While Bakker claims that he has abandoned his previous lifestyle in favor of coming to a truer understanding of Christ, plenty of people remember that his theme park and TV show funded an opulent lifestyle filled with vacation homes, expensive cars and an air-conditioned doghouse. There are questions about whether Bakker truly repented after serving five years in prison for fraud or if he is merely capitalizing on 21st century fears such as terrorism and climate change. His new TV show, “The Jim Bakker Show,” certainly works hard to sell fuel-less generators, doomsday guidebooks and freeze-dried food with a shelf life of up to 30 years. Bakker, however, insists that the twin disasters of Hurricane Harvey and Maria and concerns of nuclear war with North Korea are signs that the end times are on the horizon, and that Christians ignore the warnings at their own risk. “One day,” Bakker says, “you’re going to shake your fist in God’s face and you’re going to say, ‘God, why didn’t you warn me?’ He’s going to say, ‘You sat there and you made fun of Jim Bakker all those years. I warned you. But you didn’t listen.’ ”

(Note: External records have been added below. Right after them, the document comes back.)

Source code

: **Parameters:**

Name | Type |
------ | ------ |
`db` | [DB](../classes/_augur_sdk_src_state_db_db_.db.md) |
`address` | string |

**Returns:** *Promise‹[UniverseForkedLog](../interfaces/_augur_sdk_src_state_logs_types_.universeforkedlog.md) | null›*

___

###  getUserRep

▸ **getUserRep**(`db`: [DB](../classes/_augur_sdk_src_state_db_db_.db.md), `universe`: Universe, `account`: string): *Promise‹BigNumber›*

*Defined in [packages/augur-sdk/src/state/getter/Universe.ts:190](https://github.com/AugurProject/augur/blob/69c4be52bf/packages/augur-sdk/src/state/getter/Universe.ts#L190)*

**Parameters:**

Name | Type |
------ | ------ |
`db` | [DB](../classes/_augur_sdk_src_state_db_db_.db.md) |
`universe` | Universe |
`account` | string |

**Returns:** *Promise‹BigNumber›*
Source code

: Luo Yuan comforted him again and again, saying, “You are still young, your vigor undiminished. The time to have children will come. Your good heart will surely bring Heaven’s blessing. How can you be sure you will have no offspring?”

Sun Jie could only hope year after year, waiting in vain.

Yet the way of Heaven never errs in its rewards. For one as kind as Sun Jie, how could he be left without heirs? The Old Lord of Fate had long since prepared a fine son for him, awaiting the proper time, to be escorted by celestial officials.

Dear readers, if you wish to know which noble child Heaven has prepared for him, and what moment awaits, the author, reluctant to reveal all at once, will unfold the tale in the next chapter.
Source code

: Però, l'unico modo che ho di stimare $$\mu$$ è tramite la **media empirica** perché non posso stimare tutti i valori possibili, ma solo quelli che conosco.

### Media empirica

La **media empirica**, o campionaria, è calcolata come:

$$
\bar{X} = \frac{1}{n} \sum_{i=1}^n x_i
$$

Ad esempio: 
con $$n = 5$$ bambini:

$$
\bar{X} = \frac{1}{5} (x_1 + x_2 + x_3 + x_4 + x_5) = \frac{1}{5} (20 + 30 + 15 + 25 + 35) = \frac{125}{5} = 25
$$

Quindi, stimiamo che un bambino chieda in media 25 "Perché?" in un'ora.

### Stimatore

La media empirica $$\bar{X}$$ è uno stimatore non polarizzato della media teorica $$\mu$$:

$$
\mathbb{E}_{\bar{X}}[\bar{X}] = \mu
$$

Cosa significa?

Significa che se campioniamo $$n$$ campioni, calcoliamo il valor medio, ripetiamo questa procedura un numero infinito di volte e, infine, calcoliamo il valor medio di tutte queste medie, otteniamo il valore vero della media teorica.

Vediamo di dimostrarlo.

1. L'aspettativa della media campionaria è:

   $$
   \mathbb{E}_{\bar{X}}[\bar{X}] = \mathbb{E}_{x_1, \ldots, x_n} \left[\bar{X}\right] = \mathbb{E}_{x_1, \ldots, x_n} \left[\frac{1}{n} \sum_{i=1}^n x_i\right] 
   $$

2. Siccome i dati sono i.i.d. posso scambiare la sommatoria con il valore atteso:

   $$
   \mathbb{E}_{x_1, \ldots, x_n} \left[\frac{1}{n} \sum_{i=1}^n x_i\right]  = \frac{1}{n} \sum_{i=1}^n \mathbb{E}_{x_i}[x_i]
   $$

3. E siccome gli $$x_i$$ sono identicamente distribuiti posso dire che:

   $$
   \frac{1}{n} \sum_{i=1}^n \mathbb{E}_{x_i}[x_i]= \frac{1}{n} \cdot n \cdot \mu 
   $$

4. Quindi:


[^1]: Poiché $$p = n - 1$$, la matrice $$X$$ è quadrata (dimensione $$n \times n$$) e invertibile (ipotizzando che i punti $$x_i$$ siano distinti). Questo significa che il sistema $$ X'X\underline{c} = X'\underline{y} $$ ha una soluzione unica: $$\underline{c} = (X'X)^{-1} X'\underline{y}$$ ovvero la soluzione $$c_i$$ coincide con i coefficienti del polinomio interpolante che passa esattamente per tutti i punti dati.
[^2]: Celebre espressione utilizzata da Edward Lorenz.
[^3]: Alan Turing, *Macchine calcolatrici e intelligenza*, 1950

Some people believe that Bakker really has turned over a new leaf. “Jim lost everything, and then he came back,” says Bakker’s brother-in-law Mark Graham. “All he wants to do is get the message of salvation out there. And keep people alive.” Graham further claims that Bakker has disowned the Prosperity Gospel, the idea that God rewards faith with blessings such as wealth. Others, however, are skeptical. John Wigger, a professor of history at the University of Missouri and author of “PTL: The Rise and Fall of Jim and Tammy Faye Bakker’s Evangelical Empire,” claims that Bakker is simply tapping into new opportunities to make money. “The Prosperity Gospel, with all its glitz and money, fit the culture of the 1980s and Jim found that was a very successful component of his message,” Wigger says. “In this post-9/11 era, he’s found that the Apocalypse and survivalism make for a very compelling message that will also gain him an audience.”
Whether or not the Bakkers are once again getting rich off their TV show is difficult to say. There are no Nielsen ratings for Christian television and because Morningside, Bakker’s ministry and broadcast station, is registered as a church, it does not have to file financial information with the IRS. Unlike most faith-based organizations, Bakker’s ministry also refuses to post financial details on their website. Bakker and Graham insist that they have “nothing to hide…We’re transparent with the IRS and the government,” Graham says. “Our partners trust that their money is going to be used for what they designated it for.” Charles Shepard, the former investigative report who anchored the Observer’s Pulitzer Prize-winning coverage of the fall of PTL, believes that Bakker is up to his old tricks. “If he were someone who had really seen the light,” Shepard says, “he would be forthcoming about…revenues and his compensation.”
Whether Bakker really has turned over a new leaf or is capitalizing on current tensions is currently unclear. Only time will tell where he really stands and if his dire predictions of a rapidly approaching Armageddon come true.